[Extracted records]
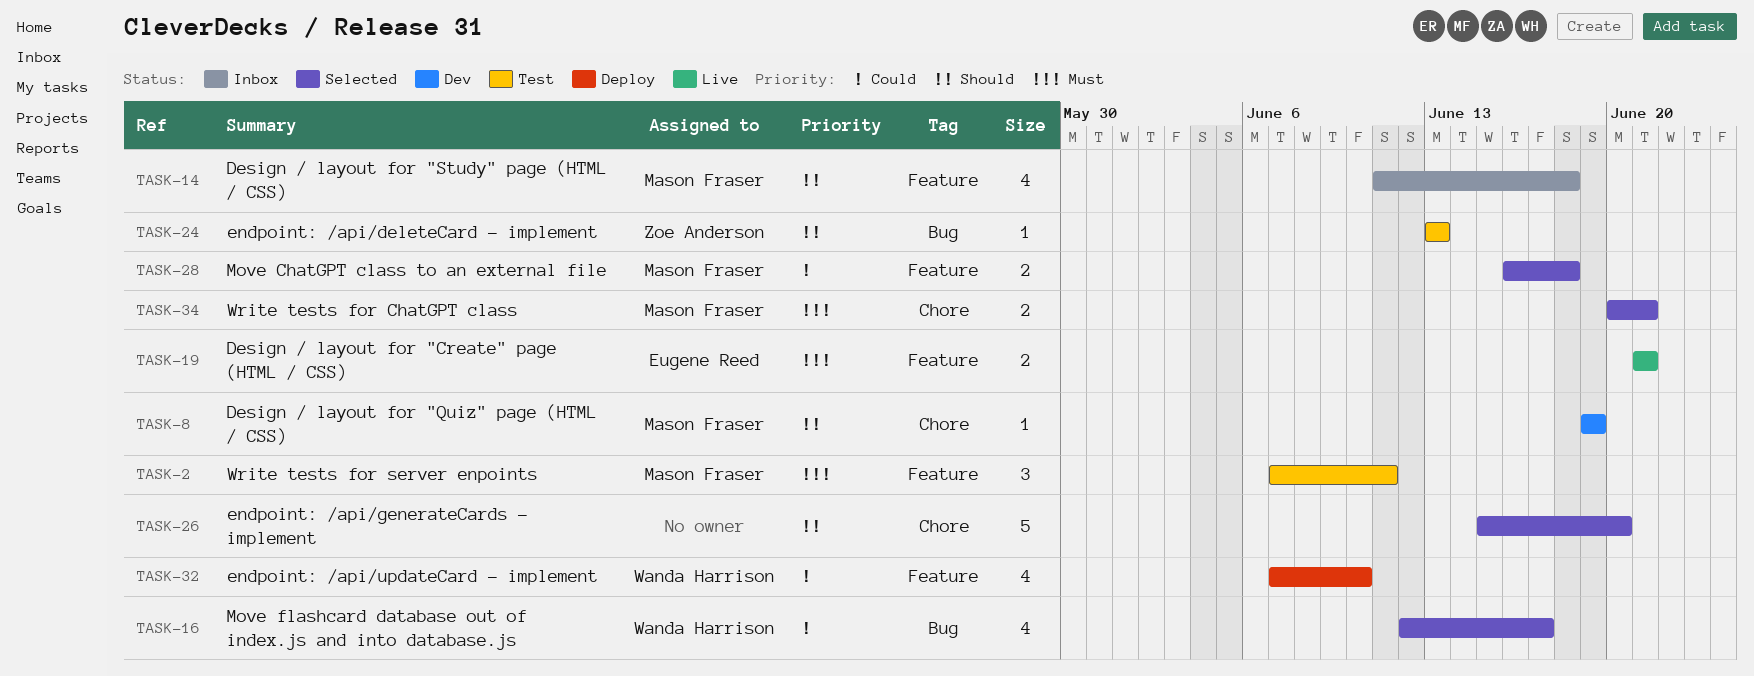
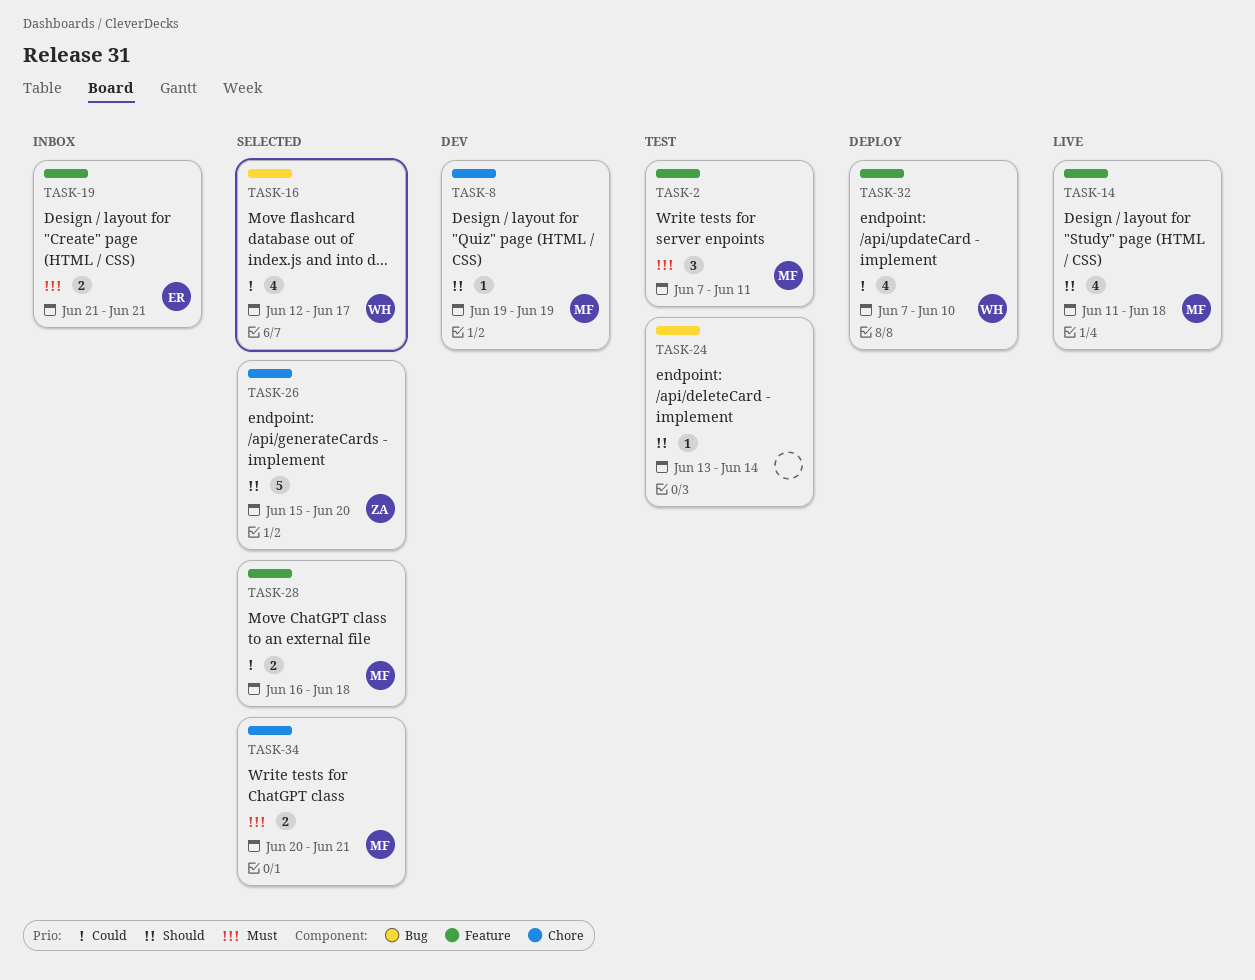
TASK-14, status: Inbox -> Live
TASK-19, status: Live -> Inbox
TASK-24, owner: Zoe Anderson -> none
TASK-24, due: Jun 13 -> Jun 14
TASK-26, owner: none -> Zoe Anderson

### [Activity]
What is needed is a word-for-word copy of the records above, excluding pictures.

### [Task solution]
TASK-14, status: Inbox -> Live
TASK-19, status: Live -> Inbox
TASK-24, owner: Zoe Anderson -> none
TASK-24, due: Jun 13 -> Jun 14
TASK-26, owner: none -> Zoe Anderson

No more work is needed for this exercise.